Because my own work is primarily with students who aren't in school (!), my district-wide caseload and that of members at Englewood High School only sometimes overlap.  However, we share the goals of improving attendance and grades and of doing what it takes to eliminate barriers.  I appreciate that my role includes getting to hear the success stories that members have made possible for our students.  I am especially grateful for our members' flexibility and resilience both in terms of making staff aware of them as resources as well as making due with the space that the school has available for them.

Why is this work so important to you and the community?

Dropout prevention and recovery have local economic ramifications.  Englewood is a small community, and neighbors (individuals and businesses) are supportive of our efforts.  In addition to our collaboration with CYC, we'll be working with the Colorado Department of Education to strengthen our processes and systems in these areas.  We are also working with CYC and their AmeriCorps VISTA program to help manage our dropout recovery. I look forward to seeing how all our efforts progress this year.

What inspires you?

I am inspired every day by students and families who are making things work, making education a priority, in spite of life situations that might cause others to give up.  I'm inspired too by community partners who are willing to enter into conversations about how we can not only continue to support our students and families but also to collaborate, increasing what we're able to do as a collective effort.

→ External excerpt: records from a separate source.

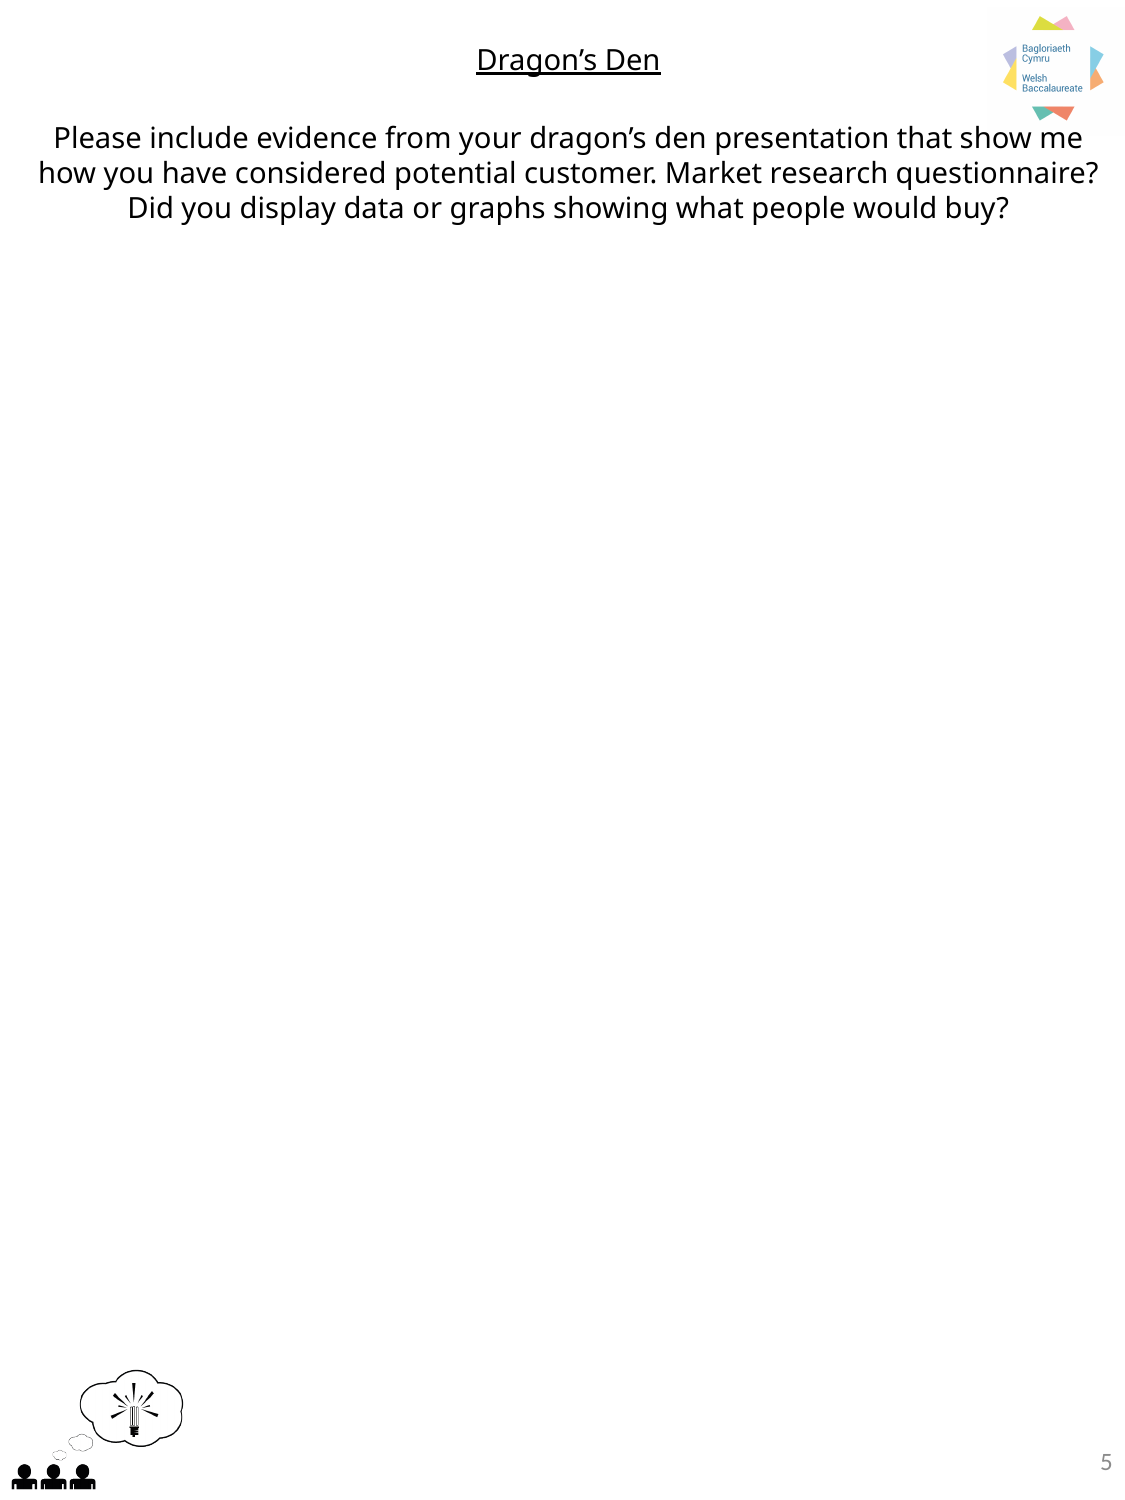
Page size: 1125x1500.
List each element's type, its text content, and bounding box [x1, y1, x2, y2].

picture [9, 1365, 196, 1491]
slide_number 5 [865, 1420, 1125, 1500]
text_box Dragon’s Den [9, 33, 982, 84]
text_box Please include evidence from your dragon’s den presentation that show me how you have considered potential customer. Market research questionnaire? Did you display data or graphs showing what people would buy? [21, 112, 1116, 232]
picture [987, 7, 1125, 136]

What are you thankful for this year?

This school year I am especially thankful for the Principal of our alternative high school, Dr. Bobbie Skaggs, who heard of our need for a community resource "closet" and gave us space, and for our Superintendent, Dr. Wendy Rubin, who used part of her budget to purchase some badly-needed clothing racks for that resource space.  Our resources (hygiene supplies, laundry detergent, clothing, school supplies, winter coats and even bicycles) are available to any and all district students in need, which of course includes those on the caseloads of our CYC AmeriCorps members.


Student Therapist/Counselor at Futures Academy and Author

Robert McBride began volunteering at CYC’s Futures Academy program four year ago. After leaving his counseling practice, Robert felt compelled to help his community. “I want to help save people from going through what I went through when I was younger.” Because he left school at age 16 to work in construction, and struggled to read and write the entire time he was in school, he understands the challenges that students encounter on their educational journeys.

“Has anyone ever told you that you’re valuable and loveable?” According to volunteer Robert McBride, too many of our CYC students answer no to this question, because somewhere along the way they were let down and became disconnected.

In addition to providing one-on-one support to students, Robert has been instrumental in leading staff training around trauma. As he points out, it is hard to study and proceed forward in school when one’s fight or flight response is on. Trauma can be experienced in a variety of ways, like from a physical accident or from a loss, abandonment, or neglect.

“CYC’s Futures Academy strives to provide a safe space where students can connect to the school community and feel a sense of belonging. This enables students to move out of fear activated states of hyperawareness and concentrate on their learning. Staff members build authentic, trusting relationships with students so they can best meet the needs of the student on any given day.” Joy Smith, principal

When he asks students why they are here at Futures, most say because they care about their education. But they need a secure base to move forward. “With an insecure base, you look outward instead of focusing on yourself. And when youth don’t trust others, they can’t trust themselves.”

What keeps Robert engaged? “Seeing students making positive changes means I am making a difference.”